The Cats limited Coppin State to one basket in nearly the first 13 minutes. During that span, Coppin State got eight shots on the rim.
"Superb defense," Smith said of limiting Coppin State to 24 percent shooting in the first half and 33.3 percent for the game.
What it seemed to confirm was the hype heaped on Kentucky's freshmen. In particular, guard Rajon Rondo excelled in his UK debut. His 21 minutes were filled with memorable plays, be it five steals (as many as UK had in nine games last season) or crashing to the floor when undercut going up for a lob dunk.
"I got a scouting report on him at Cracker Barrel (on Friday)," Coppin State Coach Ron "Fang" Mitchell said of Rondo. "A guy told me: real quick, causes problems with his defense. That was right before my fried chicken came.
"The guy was correct."
The only thing Rondo didn't do was talk to the media after the game about his play. Smith has put the freshmen off limits to reporters.
"I like (to wait) till they are able to handle themselves," the UK coach said when asked about the ban.
Popular press room theories had Smith fretting about glowing media coverage on the freshmen causing fissures among teammates. Or he wanted to keep the first-year players grounded.
Whatever the reason, the veterans filled the void.
Asked what it was like to play against Rondo in practice, junior Ravi Moss said, "I hate it. I don't like it. He's active. You can't be lazy or lackadaisical because he'll be in the passing lane."
Smith, who seemed intent on halting any runaway enthusiasm generated by the opener, pointed out areas in need of improvement. The Cats didn't finish plays around the basket. Hayes, who made only two of nine shots, pleaded guilty. "I was overly excited," he said. "I didn't take my time. I rushed."

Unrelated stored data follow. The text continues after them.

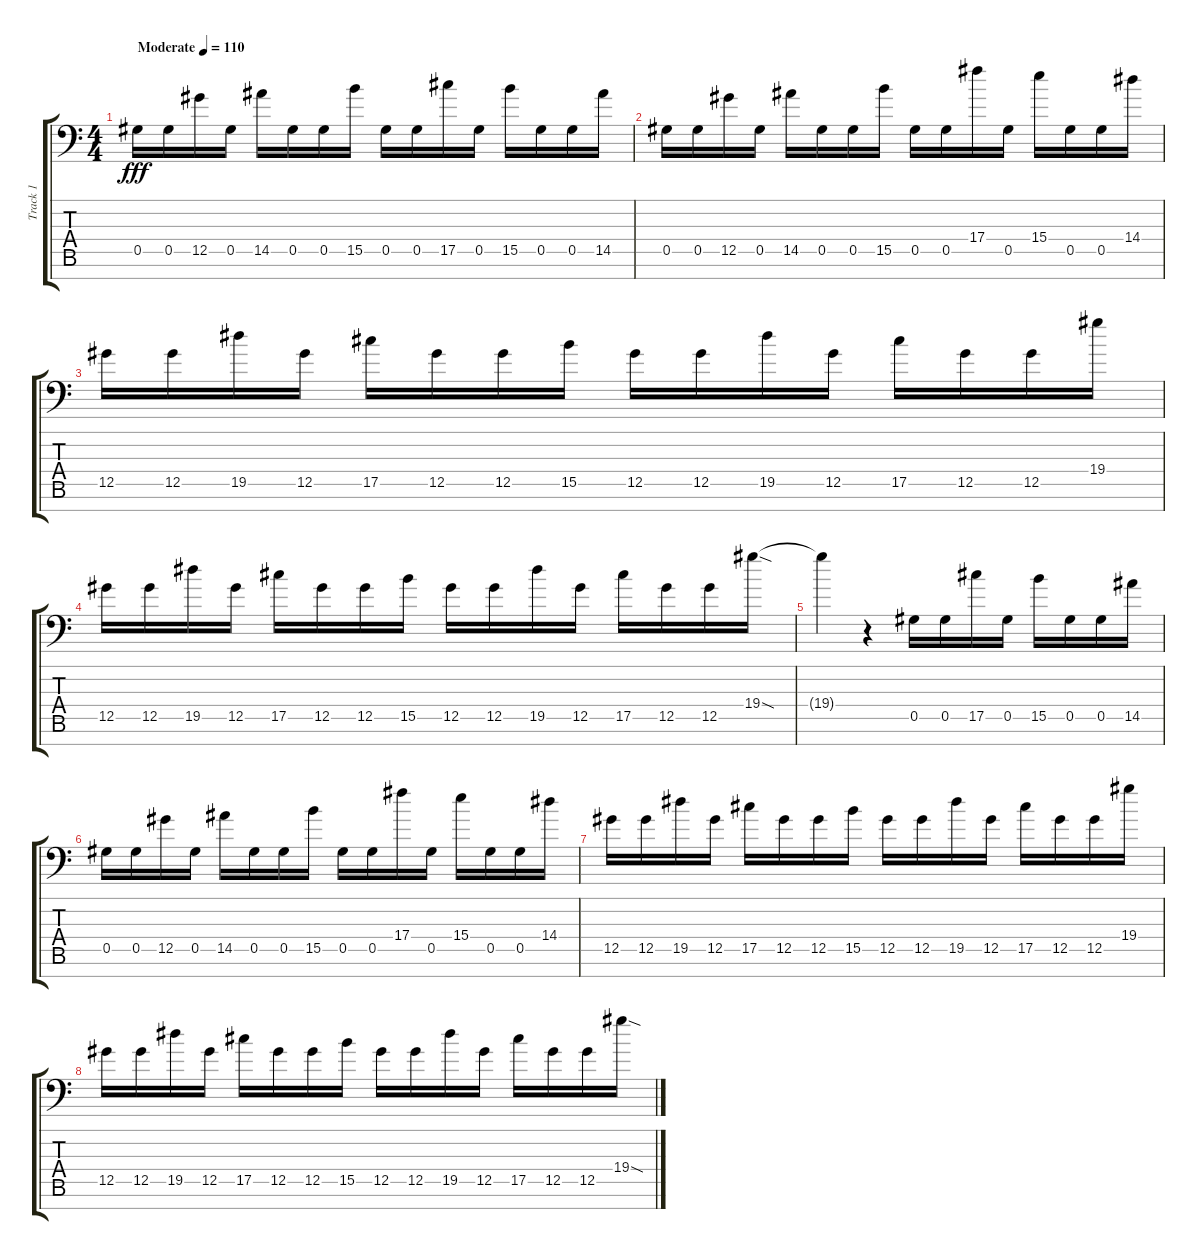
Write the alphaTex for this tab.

\track ("Track 1" "Track 1") {instrument overdrivenguitar}
\staff {score tabs}
\tuning (Eb4 Bb3 Gb3 Db3 Ab2 Eb2 Ab1) {hide}
\ts (4 4)
\tempo (110 "Moderate")
\clef f4
\ks c
0.5.16{dy fff instrument overdrivenguitar} 0.5.16 12.5.16 0.5.16 14.5.16 0.5.16 0.5.16 15.5.16 0.5.16 0.5.16 17.5.16 0.5.16 15.5.16 0.5.16 0.5.16 14.5.16 |
0.5.16 0.5.16 12.5.16 0.5.16 14.5.16 0.5.16 0.5.16 15.5.16 0.5.16 0.5.16 17.4.16 0.5.16 15.4.16 0.5.16 0.5.16 14.4.16 |
12.5.16 12.5.16 19.5.16 12.5.16 17.5.16 12.5.16 12.5.16 15.5.16 12.5.16 12.5.16 19.5.16 12.5.16 17.5.16 12.5.16 12.5.16 19.4.16 |
12.5.16 12.5.16 19.5.16 12.5.16 17.5.16 12.5.16 12.5.16 15.5.16 12.5.16 12.5.16 19.5.16 12.5.16 17.5.16 12.5.16 12.5.16 19.4{sod}.16 |
19.4{t}.4 r.4 0.5.16 0.5.16 17.5.16 0.5.16 15.5.16 0.5.16 0.5.16 14.5.16 |
0.5.16 0.5.16 12.5.16 0.5.16 14.5.16 0.5.16 0.5.16 15.5.16 0.5.16 0.5.16 17.4.16 0.5.16 15.4.16 0.5.16 0.5.16 14.4.16 |
12.5.16 12.5.16 19.5.16 12.5.16 17.5.16 12.5.16 12.5.16 15.5.16 12.5.16 12.5.16 19.5.16 12.5.16 17.5.16 12.5.16 12.5.16 19.4.16 |
12.5.16 12.5.16 19.5.16 12.5.16 17.5.16 12.5.16 12.5.16 15.5.16 12.5.16 12.5.16 19.5.16 12.5.16 17.5.16 12.5.16 12.5.16 19.4{sod}.16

Smith noted the unfilled need to make the extra pass. Of UK's 17 assists, the coach said, "I thought we should have had 30."
Even Rondo's play caused the UK coach to grumble about the freshman's knack for successfully gambling for steals.

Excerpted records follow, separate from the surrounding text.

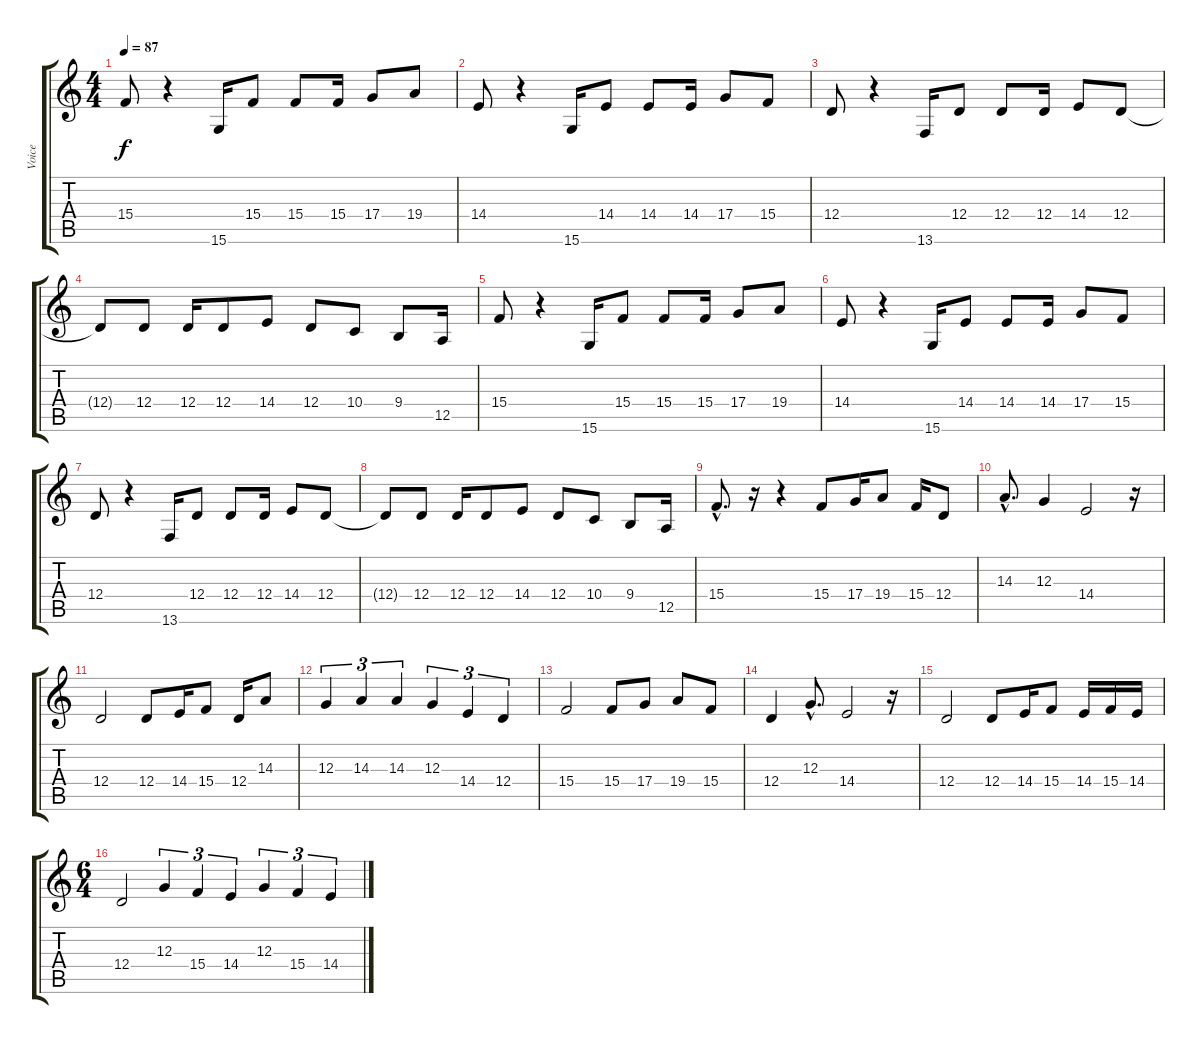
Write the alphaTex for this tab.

\track ("Voice" "Voice") {instrument synthvoice}
\staff {score tabs}
\tuning (E4 B3 G3 D3 A2 E2) {hide}
\ts (4 4)
\tempo 87
\clef g2
\ks c
15.4.8{dy f} r.4 15.6.16 15.4.8 15.4.8 15.4.16 17.4.8 19.4.8 |
14.4.8 r.4 15.6.16 14.4.8 14.4.8 14.4.16 17.4.8 15.4.8 |
12.4.8 r.4 13.6.16 12.4.8 12.4.8 12.4.16 14.4.8 12.4.8 |
12.4{t}.8 12.4.8 12.4.16 12.4.8 14.4.8 12.4.8 10.4.8 9.4.8 12.5.16 |
15.4.8 r.4 15.6.16 15.4.8 15.4.8 15.4.16 17.4.8 19.4.8 |
14.4.8 r.4 15.6.16 14.4.8 14.4.8 14.4.16 17.4.8 15.4.8 |
12.4.8 r.4 13.6.16 12.4.8 12.4.8 12.4.16 14.4.8 12.4.8 |
12.4{t}.8 12.4.8 12.4.16 12.4.8 14.4.8 12.4.8 10.4.8 9.4.8 12.5.16 |
15.4{hac}.8{d} r.16 r.4 15.4.8 17.4.16 19.4.8 15.4.16 12.4.8 |
14.3{hac}.8{d} 12.3.4 14.4.2 r.16 |
12.4.2 12.4.8 14.4.16 15.4.8 12.4.16 14.3.8 |
12.3.4{tu (3 2)} 14.3.4{tu (3 2)} 14.3.4{tu (3 2)} 12.3.4{tu (3 2)} 14.4.4{tu (3 2)} 12.4.4{tu (3 2)} |
15.4.2 15.4.8 17.4.8 19.4.8 15.4.8 |
12.4.4 12.3{hac}.8{d} 14.4.2 r.16 |
12.4.2 12.4.8 14.4.16 15.4.8 14.4.16 15.4.16 14.4.16 |
\ts (6 4)
12.4.2 12.3.4{tu (3 2)} 15.4.4{tu (3 2)} 14.4.4{tu (3 2)} 12.3.4{tu (3 2)} 15.4.4{tu (3 2)} 14.4.4{tu (3 2)}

"A very good player has to be careful with that," Smith said. "You can get in a bad habit of thinking you do that all the time and you really can't. We gave up a couple buckets because you reached and gambled."

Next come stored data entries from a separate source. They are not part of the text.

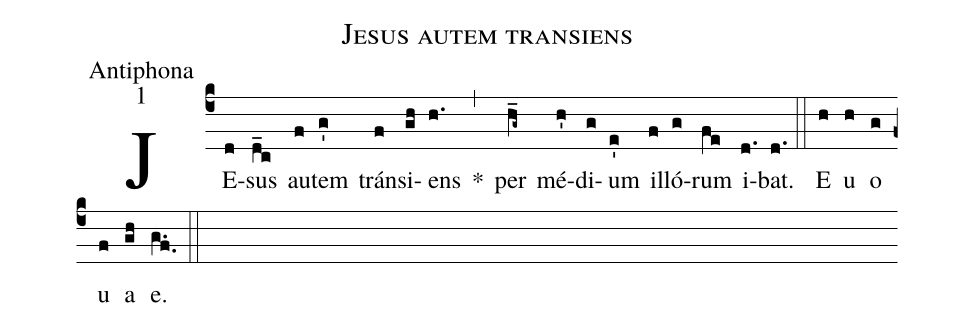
name:Jesus autem transiens;
office-part:Antiphona;
mode:1;
%%
(c4) JE(d)sus(d_c) au(f)tem(g') trán(f)si(gh)ens(h.) *(,) per(h_g~) mé(h')di(g)um(e') il(f)ló(g)rum(fe) i(d.)bat.(d.) (::) E(h) u(h) o(g) u(f) a(gh) e.(g.f.) (::)
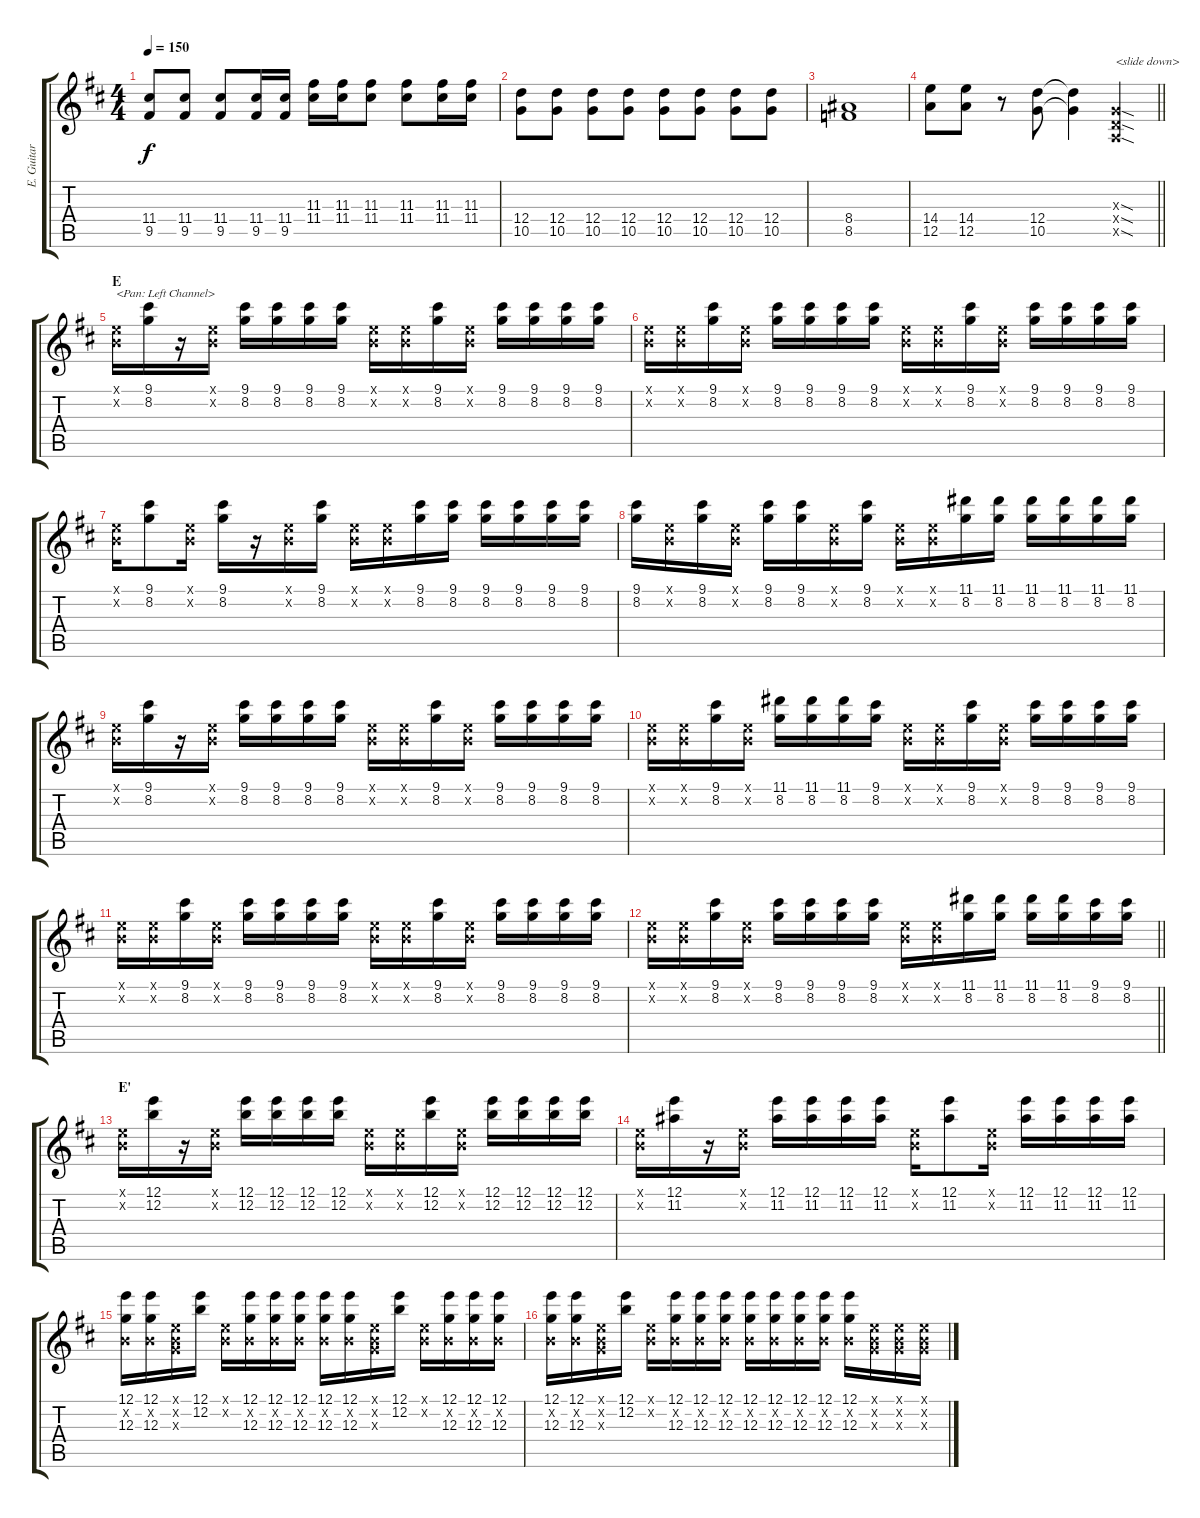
\track ("E. Guitar I" "E. Guitar ") {instrument overdrivenguitar}
\staff {score tabs}
\tuning (E4 B3 G3 D3 A2 E2) {hide}
\ts (4 4)
\tempo 150
\clef g2
\ks d
(11.4 9.5).8{dy f} (11.4 9.5).8 (11.4 9.5).8 (11.4 9.5).16 (11.4 9.5).16 (11.3 11.4).16 (11.3 11.4).16 (11.3 11.4).8 (11.3 11.4).8 (11.3 11.4).16 (11.3 11.4).16 |
(12.4 10.5).8 (12.4 10.5).8 (12.4 10.5).8 (12.4 10.5).8 (12.4 10.5).8 (12.4 10.5).8 (12.4 10.5).8 (12.4 10.5).8 |
(8.4 8.5).1 |
\barLineRight lightlight
(14.4 12.5).8 (14.4 12.5).8 r.8 (12.4 10.5).8 (12.4{t} 10.5{t}).4 (0.3{sod x} 0.4{sod x} 0.5{sod x}).4{txt "<slide down>"} |
\section ("" "E")
(0.1{x} 0.2{x}).16{txt "<Pan: Left Channel>" balance 0} (9.1 8.2).16 r.16 (0.1{x} 0.2{x}).16 (9.1 8.2).16 (9.1 8.2).16 (9.1 8.2).16 (9.1 8.2).16 (0.1{x} 0.2{x}).16 (0.1{x} 0.2{x}).16 (9.1 8.2).16 (0.1{x} 0.2{x}).16 (9.1 8.2).16 (9.1 8.2).16 (9.1 8.2).16 (9.1 8.2).16 |
(0.1{x} 0.2{x}).16 (0.1{x} 0.2{x}).16 (9.1 8.2).16 (0.1{x} 0.2{x}).16 (9.1 8.2).16 (9.1 8.2).16 (9.1 8.2).16 (9.1 8.2).16 (0.1{x} 0.2{x}).16 (0.1{x} 0.2{x}).16 (9.1 8.2).16 (0.1{x} 0.2{x}).16 (9.1 8.2).16 (9.1 8.2).16 (9.1 8.2).16 (9.1 8.2).16 |
(0.1{x} 0.2{x}).16 (9.1 8.2).8 (0.1{x} 0.2{x}).16 (9.1 8.2).16 r.16 (0.1{x} 0.2{x}).16 (9.1 8.2).16 (0.1{x} 0.2{x}).16 (0.1{x} 0.2{x}).16 (9.1 8.2).16 (9.1 8.2).16 (9.1 8.2).16 (9.1 8.2).16 (9.1 8.2).16 (9.1 8.2).16 |
(9.1 8.2).16 (0.1{x} 0.2{x}).16 (9.1 8.2).16 (0.1{x} 0.2{x}).16 (9.1 8.2).16 (9.1 8.2).16 (0.1{x} 0.2{x}).16 (9.1 8.2).16 (0.1{x} 0.2{x}).16 (0.1{x} 0.2{x}).16 (11.1 8.2).16 (11.1 8.2).16 (11.1 8.2).16 (11.1 8.2).16 (11.1 8.2).16 (11.1 8.2).16 |
(0.1{x} 0.2{x}).16 (9.1 8.2).16 r.16 (0.1{x} 0.2{x}).16 (9.1 8.2).16 (9.1 8.2).16 (9.1 8.2).16 (9.1 8.2).16 (0.1{x} 0.2{x}).16 (0.1{x} 0.2{x}).16 (9.1 8.2).16 (0.1{x} 0.2{x}).16 (9.1 8.2).16 (9.1 8.2).16 (9.1 8.2).16 (9.1 8.2).16 |
(0.1{x} 0.2{x}).16 (0.1{x} 0.2{x}).16 (9.1 8.2).16 (0.1{x} 0.2{x}).16 (11.1 8.2).16 (11.1 8.2).16 (11.1 8.2).16 (9.1 8.2).16 (0.1{x} 0.2{x}).16 (0.1{x} 0.2{x}).16 (9.1 8.2).16 (0.1{x} 0.2{x}).16 (9.1 8.2).16 (9.1 8.2).16 (9.1 8.2).16 (9.1 8.2).16 |
(0.1{x} 0.2{x}).16 (0.1{x} 0.2{x}).16 (9.1 8.2).16 (0.1{x} 0.2{x}).16 (9.1 8.2).16 (9.1 8.2).16 (9.1 8.2).16 (9.1 8.2).16 (0.1{x} 0.2{x}).16 (0.1{x} 0.2{x}).16 (9.1 8.2).16 (0.1{x} 0.2{x}).16 (9.1 8.2).16 (9.1 8.2).16 (9.1 8.2).16 (9.1 8.2).16 |
\barLineRight lightlight
(0.1{x} 0.2{x}).16 (0.1{x} 0.2{x}).16 (9.1 8.2).16 (0.1{x} 0.2{x}).16 (9.1 8.2).16 (9.1 8.2).16 (9.1 8.2).16 (9.1 8.2).16 (0.1{x} 0.2{x}).16 (0.1{x} 0.2{x}).16 (11.1 8.2).16 (11.1 8.2).16 (11.1 8.2).16 (11.1 8.2).16 (9.1 8.2).16 (9.1 8.2).16 |
\section ("" "E'")
(0.1{x} 0.2{x}).16 (12.1 12.2).16 r.16 (0.1{x} 0.2{x}).16 (12.1 12.2).16 (12.1 12.2).16 (12.1 12.2).16 (12.1 12.2).16 (0.1{x} 0.2{x}).16 (0.1{x} 0.2{x}).16 (12.1 12.2).16 (0.1{x} 0.2{x}).16 (12.1 12.2).16 (12.1 12.2).16 (12.1 12.2).16 (12.1 12.2).16 |
(0.1{x} 0.2{x}).16 (12.1 11.2).16 r.16 (0.1{x} 0.2{x}).16 (12.1 11.2).16 (12.1 11.2).16 (12.1 11.2).16 (12.1 11.2).16 (0.1{x} 0.2{x}).16 (12.1 11.2).8 (0.1{x} 0.2{x}).16 (12.1 11.2).16 (12.1 11.2).16 (12.1 11.2).16 (12.1 11.2).16 |
(12.1 0.2{x} 12.3).16 (12.1 0.2{x} 12.3).16 (0.1{x} 0.2{x} 0.3{x}).16 (12.1 12.2).16 (0.1{x} 0.2{x}).16 (12.1 0.2{x} 12.3).16 (12.1 0.2{x} 12.3).16 (12.1 0.2{x} 12.3).16 (12.1 0.2{x} 12.3).16 (12.1 0.2{x} 12.3).16 (0.1{x} 0.2{x} 0.3{x}).16 (12.1 12.2).16 (0.1{x} 0.2{x}).16 (12.1 0.2{x} 12.3).16 (12.1 0.2{x} 12.3).16 (12.1 0.2{x} 12.3).16 |
(12.1 0.2{x} 12.3).16 (12.1 0.2{x} 12.3).16 (0.1{x} 0.2{x} 0.3{x}).16 (12.1 12.2).16 (0.1{x} 0.2{x}).16 (12.1 0.2{x} 12.3).16 (12.1 0.2{x} 12.3).16 (12.1 0.2{x} 12.3).16 (12.1 0.2{x} 12.3).16 (12.1 0.2{x} 12.3).16 (12.1 0.2{x} 12.3).16 (12.1 0.2{x} 12.3).16 (12.1 0.2{x} 12.3).16 (0.1{x} 0.2{x} 0.3{x}).16 (0.1{x} 0.2{x} 0.3{x}).16 (0.1{x} 0.2{x} 0.3{x}).16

Rondo spearheaded a pressing defense that quickly took Coppin State out of the game. With a trapping, pressing defense that evoked the days of Rick Pitino's full-court pressure, the Cats trapped Coppin State's first two inbounds passes. The traps yielded steals. Patrick Sparks hit a three-pointer on the first. The second didn't translate into points, but it helped set a tone.
"This was one of the rare times I saw one of my teams play with fear," the Coppin State coach said.
Kentucky's pressure disrupted Mitchell's plan to slow the tempo by milking the shot clock and playing zone defense.
Even with Hayes and Azubuike misfiring more than usual, the outcome seemed inevitable.